What is being asked
Update the poetry reading post below by restating everything from "Tuesday, June 4, 2024" down to "the audience reactions.", with "garage door" changed to "sliding door".

─── Reading passage ───

And most recently Tom Bower, an actor I knew and greatly admired, and could fairly be called an "actor's actor" if he hasn't been already. You may not know his name but  you've most likely seen him in a movie or on TV. In my encounters with him, he was always so easy to get along with, both humble and grounded, never arrogant or self-centered as I could often be back in the day. I liked him and hoped he liked me.

May all of the above Rest In Prose, Poetry, Performance, and Peace.

Tuesday, June 4, 2024

"COLLECTIBLE"

The event on  Saturday went wonderfully. The set up was perfect. Familiar Trees, the venue, is a small one-story building in Great Barrington  with two rooms, one the bookstore and the other an art gallery. The gallery, where the musicians and me were set up, has a garage door which was open so the audience mostly sitting outside could see us.

There was a great sound system including a great mic for me with a monitor in front of me so I could hear myself clearly and see by the audience's reactions that they were understanding what I was saying. In the over six decades I've been reading my poetry to audiences my usual m.o. is to bring a ton of poems and decide what I'll read as I'm reading, depending on the audience reactions.

Butt I can't handle books or stacks of paper very well anymore plus my uncontrollable drooling makes a mess of a book's pages or smudges the ink on paper copies. So my son Miles helped me pick the poems and printed them out in big type and put the pages in transparent plastic sleeves, which it turned out were easier for me to turn in the looseleaf binder he put them in.

He (on electric bass) and Brian Kantor (drums) were set up behind me and Wes Buckley (on guitar) off to my left, so I had nothing to distract me between me and the listeners, which included my other two kids, Caitlin and Flynn, in the first row cheering me on. After I opened with a relatively recent poem ("I Meant To") the musicians joined in, fabulously improvising until the last line of the last poem.

 We got a standing o and everyone, old friends new friends and future friends, seemed to have enjoyed it. Turns out it was recorded and there's even some iPhone video, which I will post when it becomes available. Though I think you had to be there to get the full impact. There were several extravagant compliments thrown around, but the best one may have been: "Now that was a collectible".

─── Exercise data ───

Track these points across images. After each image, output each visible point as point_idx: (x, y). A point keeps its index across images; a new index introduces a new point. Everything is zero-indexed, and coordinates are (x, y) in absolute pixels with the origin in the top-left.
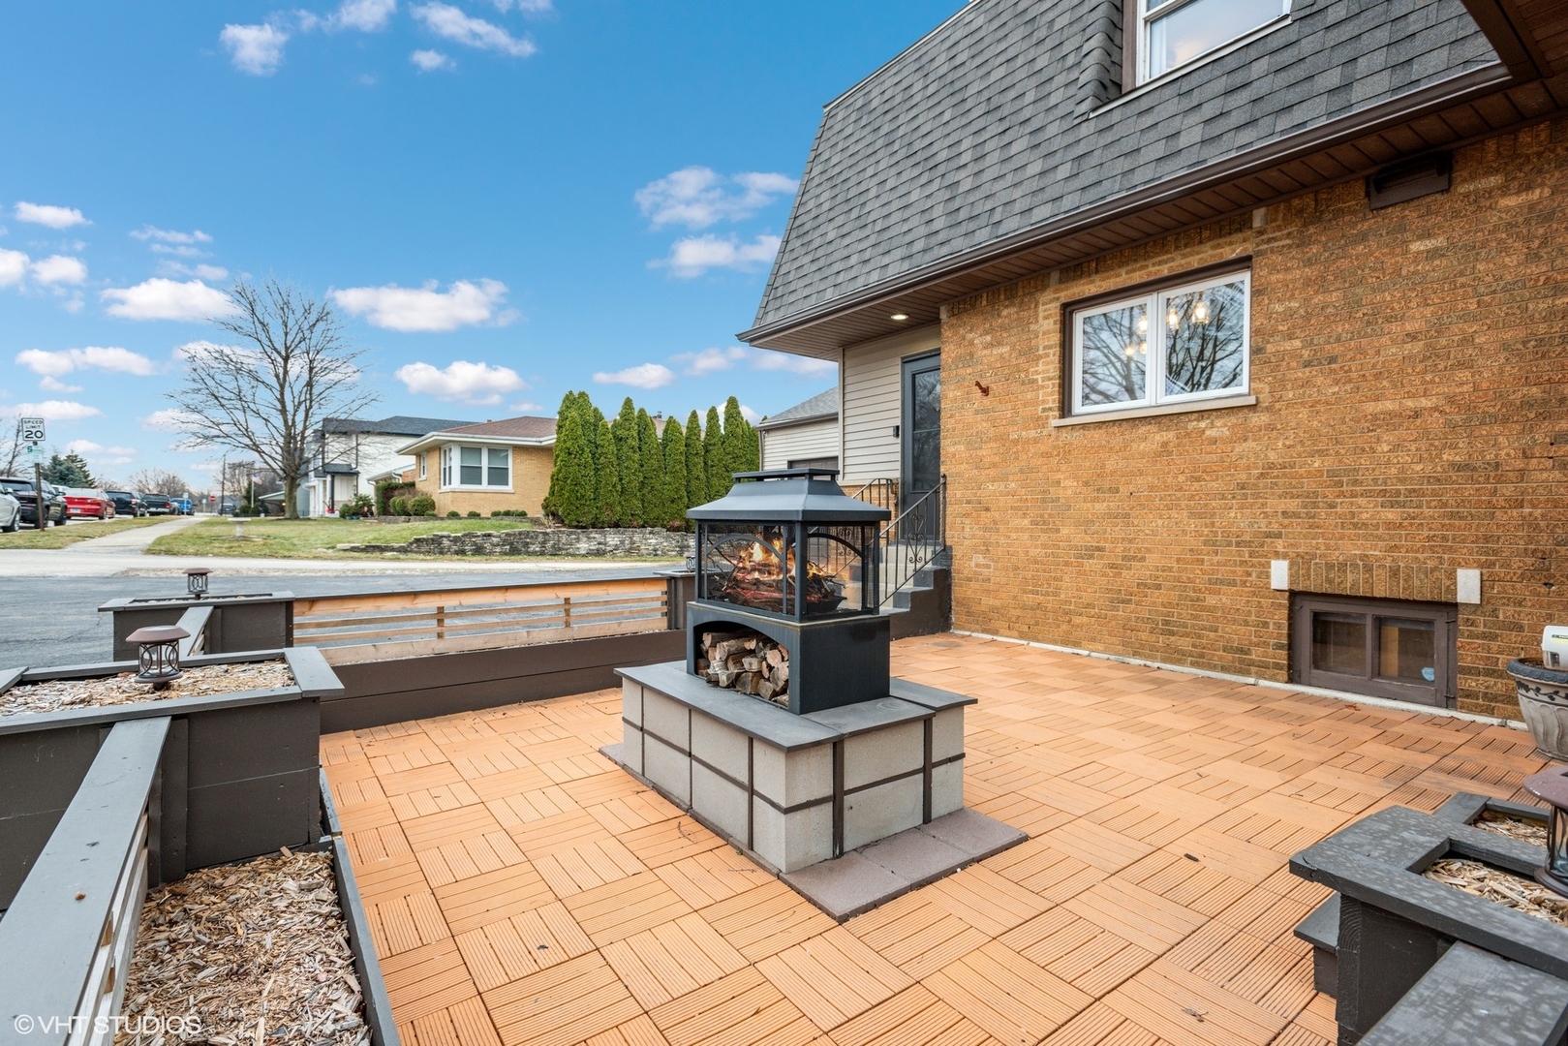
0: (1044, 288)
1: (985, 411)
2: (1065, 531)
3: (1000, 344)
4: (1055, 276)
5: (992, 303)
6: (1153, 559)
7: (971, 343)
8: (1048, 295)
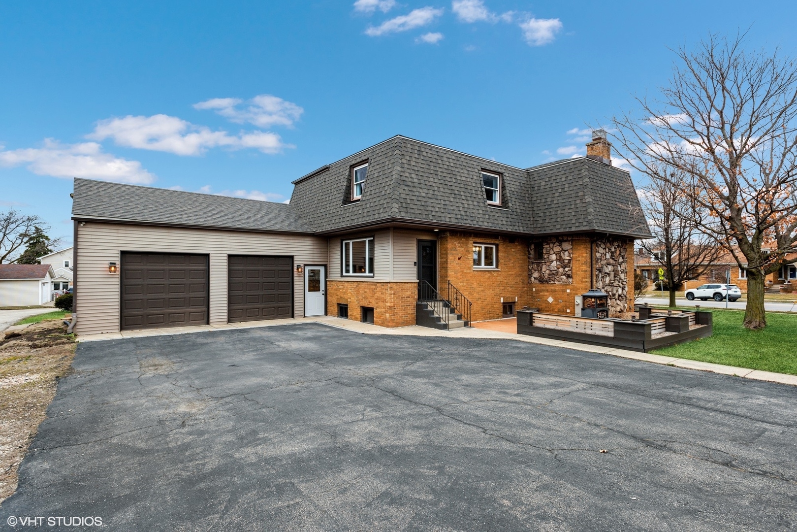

───

Answer to this exercise
Tuesday, June 4, 2024

"COLLECTIBLE"

The event on  Saturday went wonderfully. The set up was perfect. Familiar Trees, the venue, is a small one-story building in Great Barrington  with two rooms, one the bookstore and the other an art gallery. The gallery, where the musicians and me were set up, has a sliding door which was open so the audience mostly sitting outside could see us.

There was a great sound system including a great mic for me with a monitor in front of me so I could hear myself clearly and see by the audience's reactions that they were understanding what I was saying. In the over six decades I've been reading my poetry to audiences my usual m.o. is to bring a ton of poems and decide what I'll read as I'm reading, depending on the audience reactions.